Quem já trabalhou na operação de TI sabe que viver sob pressão da alta administração por resultados é uma constante, ter controle sobre seus custos e tudo que possa estar relacionado com sua área é mandatório. Nas empresas com padrões tradicionais de controle de custo, este modelo é utilizado indiscriminadamente para quem opera o dia a dia das empresas e para quem tem a reponsabilidade de conduzir os projetos cujas missões são mudar o status quo.

A quebra do paradigma com a Ti Bimodal começa ao diferenciar os custos com o que é negócio recorrente da empresa com o que é projeto novo que envolva diferentes tecnologias. Prazos mais curtos para atender à velocidade do negócio e equipes com habilidades novas – que, na maioria das vezes, têm um nível de expectativa num patamar muito alto – nem sempre são atendidos.

Por mais que pareça óbvio, os dois tipos de controle de custo têm que receber tratamentos diferentes, e isso, na maioria das empresas, ainda é algo inadmissível. Essa diferenciação deve ocorrer em prol do sucesso dos projetos: novas estratégias de otimização e controle de custo precisam ser implantadas para o controle das diversidades existentes e seus objetivos.

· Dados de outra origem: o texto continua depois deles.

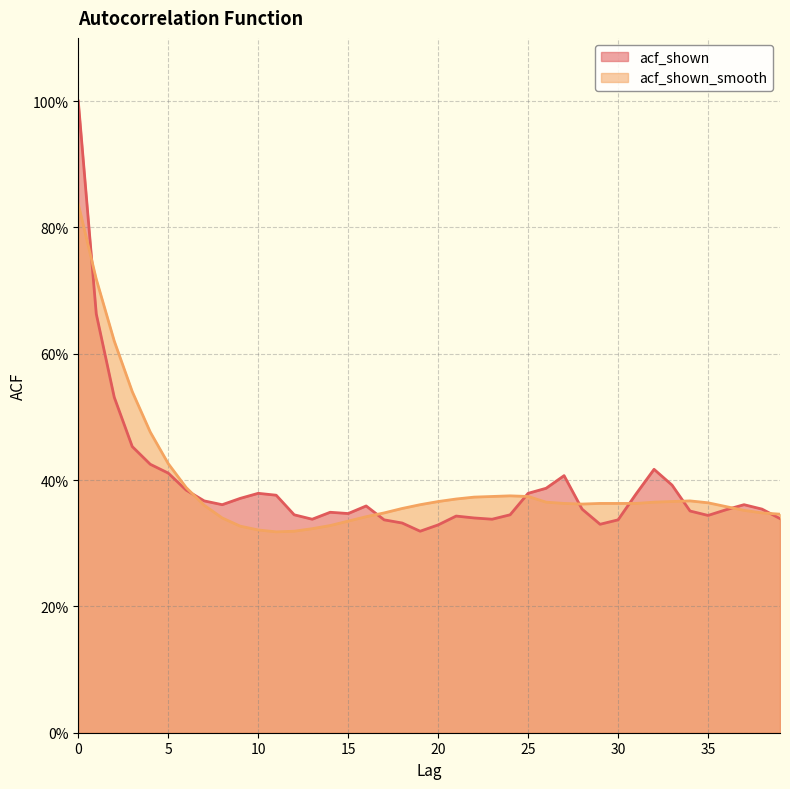

Where is acf_shown_smooth nearest to the value 0?

11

A mudança de cultura deve, necessariamente, começar de cima – ou seja, do CEO. Se não houver uma consciência da necessidade de implantar uma estratégia eficiente de custos, para impulsionar o modelo tradicional de operação, e um modelo baseado no investimento de capital, com o objetivo de mudar o patamar da empresa para os projetos novos, naqueles projetos em que as incertezas são maiores, a possibilidade de a empresa ficar estagnada e cometer vários erros é muito grande.

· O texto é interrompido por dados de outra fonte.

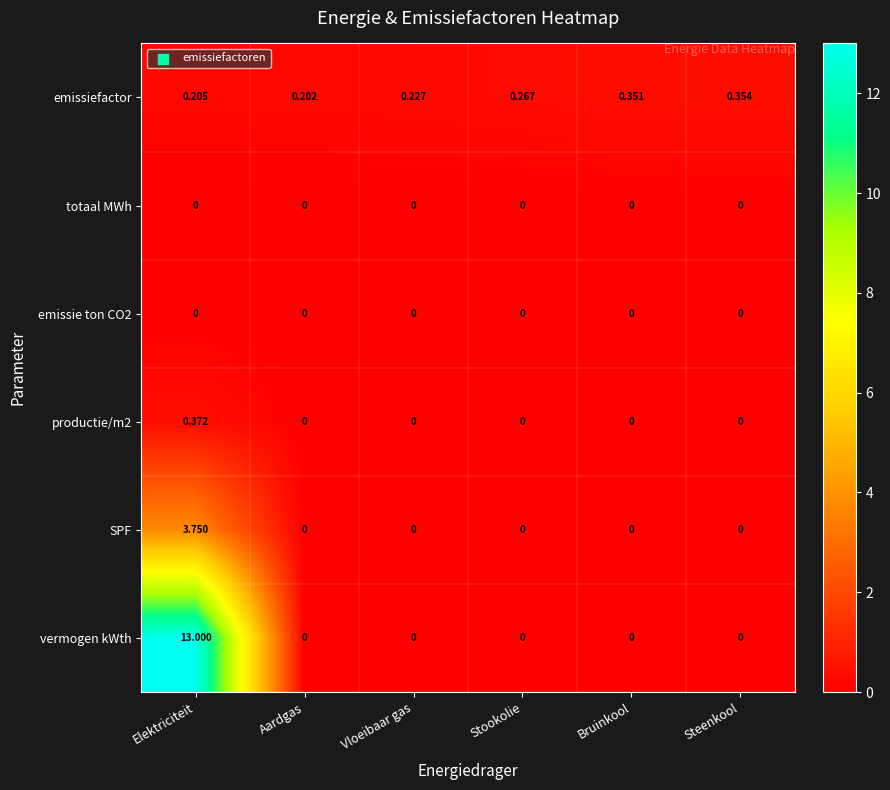

Which series has the largest range (max minus min)?

vermogen kWth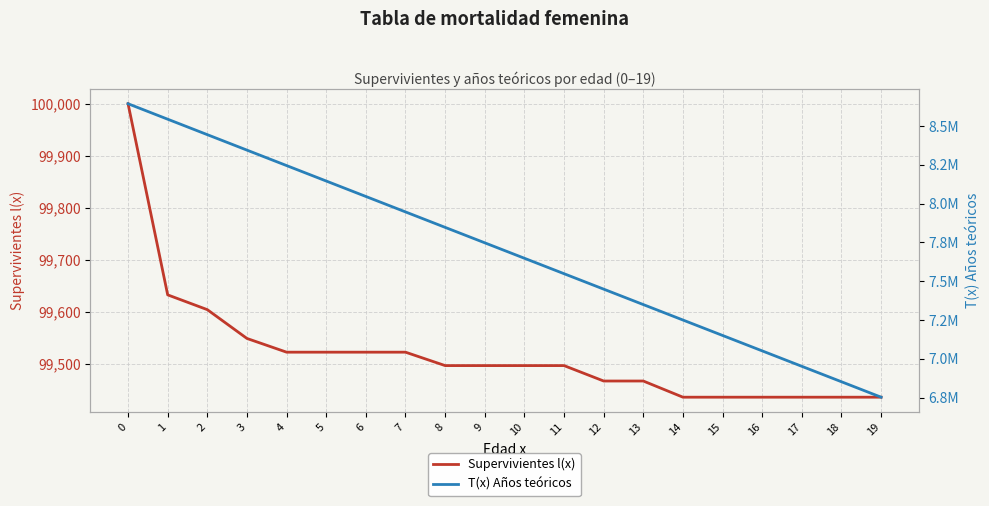

Between 14 and 6, which is larger?

6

A recomendação é implantar, na operação, um modelo de controle de custo baseado na redução de desperdício, reduzindo a taxa de insucesso de projetos com novas práticas de codificação, e adotar metodologias ágeis de desenvolvimento e compartilhamento de recursos e serviços.

Para os projetos que têm como meta a mudança da organização, somente controlar os custos financeiros não basta, é fundamental acompanhar a taxa esperada de retorno do investimento, quanto de adoção de novas tecnologias está sendo utilizada para estimar o impacto no mercado, benchmarking, entre outros.

Para que tudo isso aconteça, é certo que o CFO e toda a sua equipe, assim como a área de TI, precisam “sair da caixa” para adaptar-se às novas necessidades de mercado e demanda, e precisam também buscar a maturidade financeira, implantando práticas nas quais obter o máximo de ROI (Retorno Sobre Investimento) continue a ser o objetivo principal, porém, sua conquista certamente acontecerá por caminhos diferentes.